• **SHORT PROBLEM**
Convert each line of the listing below into a Markdown table with two columns, Row and Line, numbering the rows and skipping blank lines. Leave the pictures out of your table.

Dataset records:
---+---

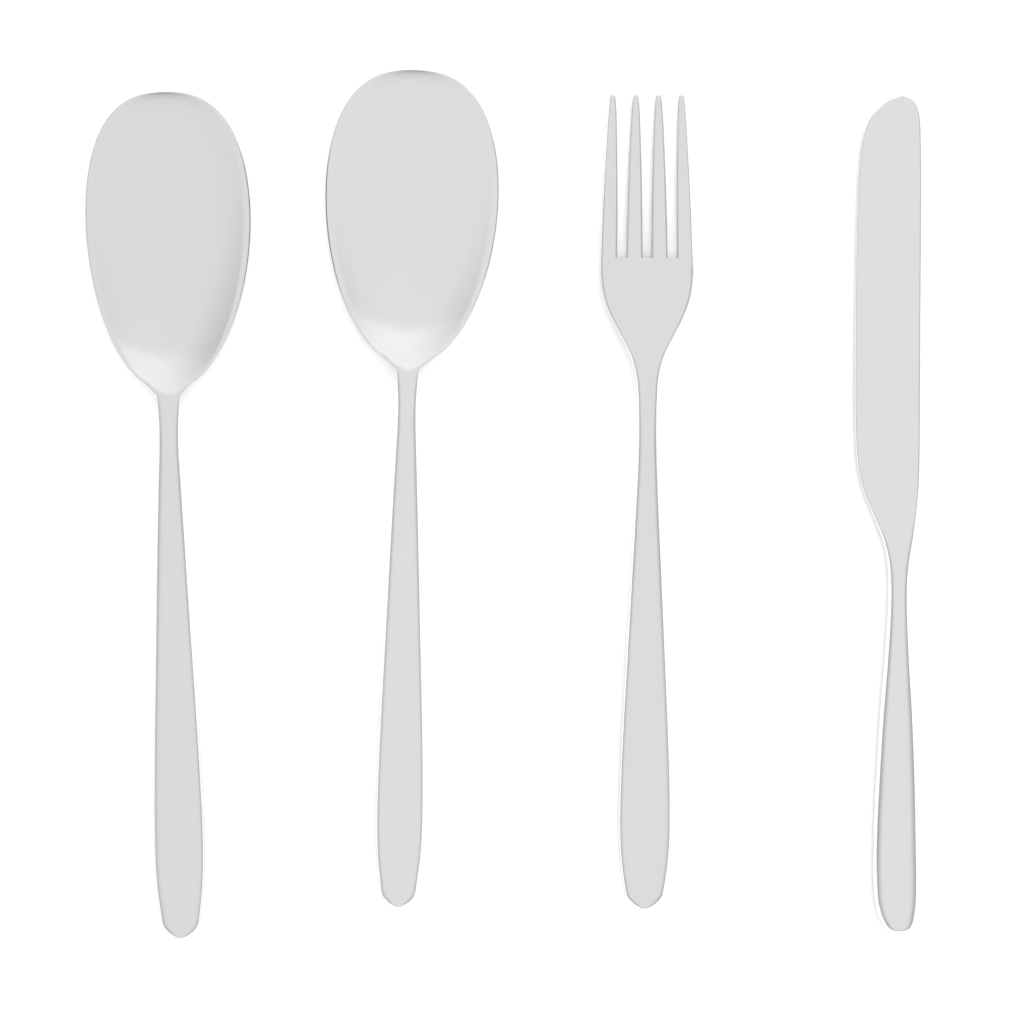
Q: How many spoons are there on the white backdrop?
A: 2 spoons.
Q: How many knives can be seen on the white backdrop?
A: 1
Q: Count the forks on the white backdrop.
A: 1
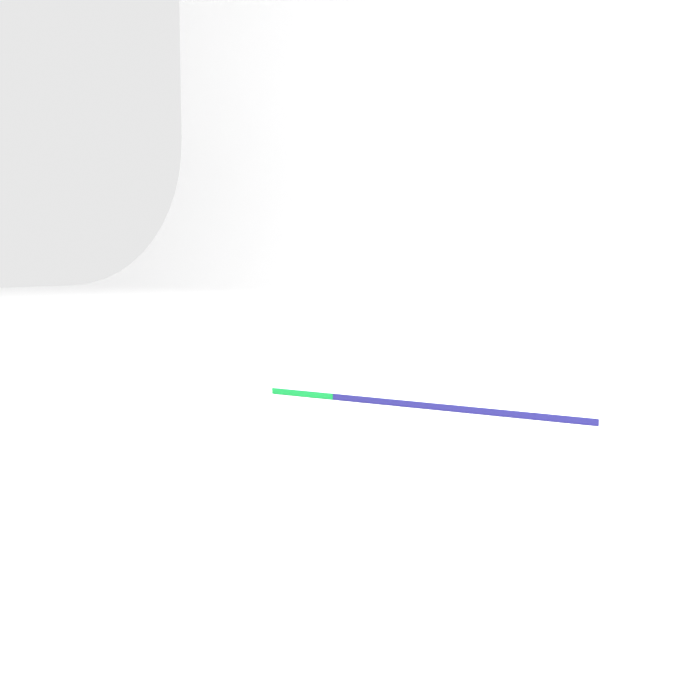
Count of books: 1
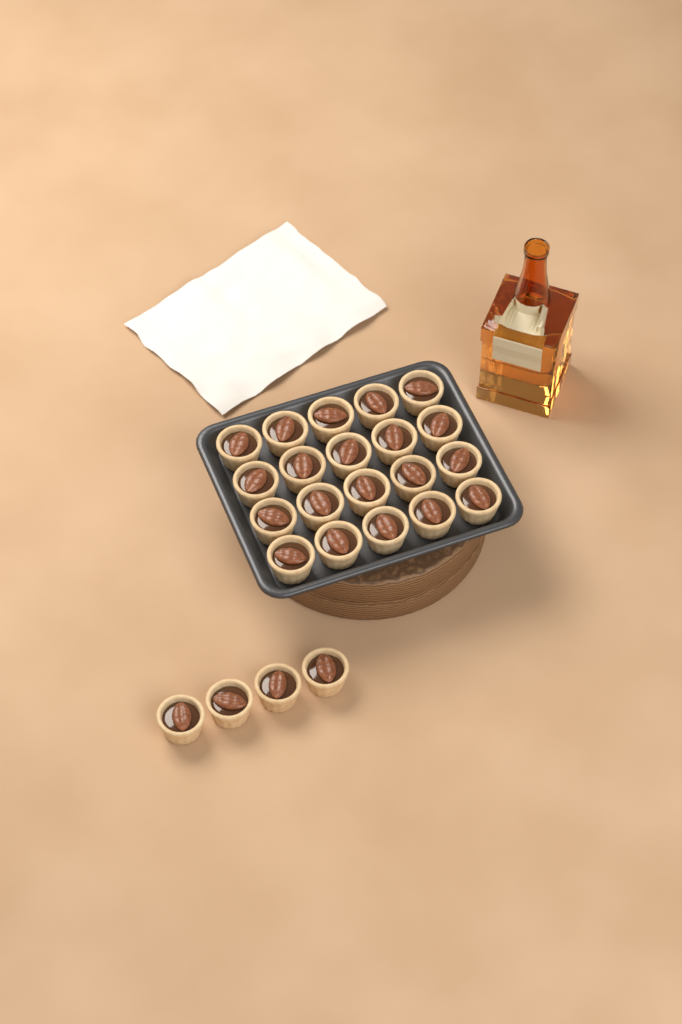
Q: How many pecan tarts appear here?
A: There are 24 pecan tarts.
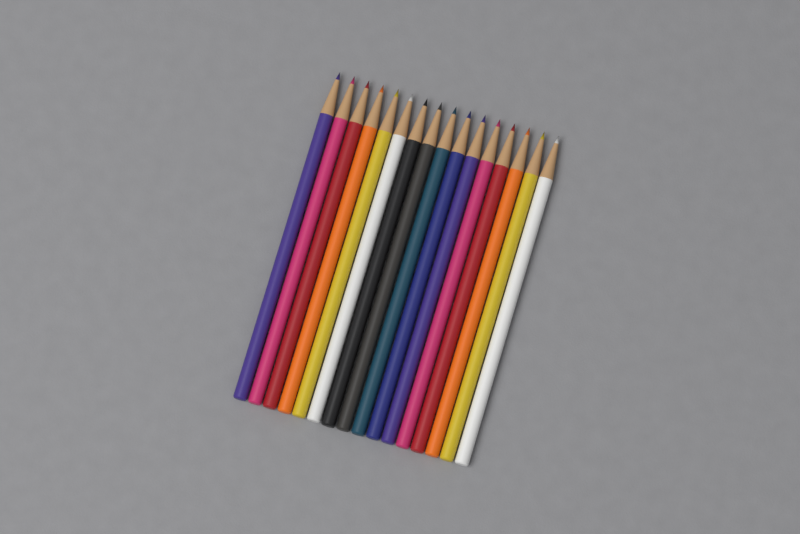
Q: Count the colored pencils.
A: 16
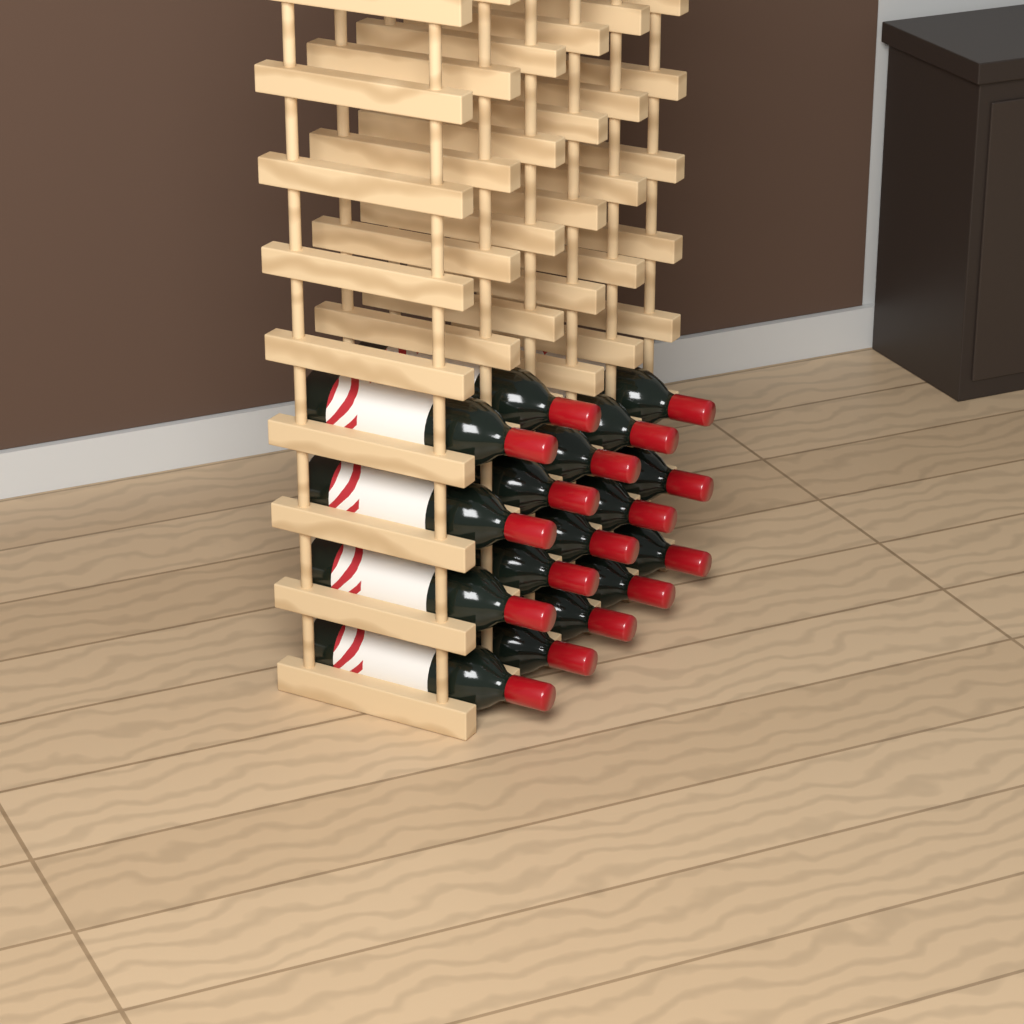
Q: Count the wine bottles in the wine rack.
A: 17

---+---

• **RESPONSE TO THIS EXERCISE**
| Row | Line |
|---|---|
| 1 | Q: How many spoons are there on the white backdrop? |
| 2 | A: 2 spoons. |
| 3 | Q: How many knives can be seen on the white backdrop? |
| 4 | A: 1 |
| 5 | Q: Count the forks on the white backdrop. |
| 6 | A: 1 |
| 7 | Count of books: 1 |
| 8 | Q: How many pecan tarts appear here? |
| 9 | A: There are 24 pecan tarts. |
| 10 | Q: Count the colored pencils. |
| 11 | A: 16 |
| 12 | Q: Count the wine bottles in the wine rack. |
| 13 | A: 17 |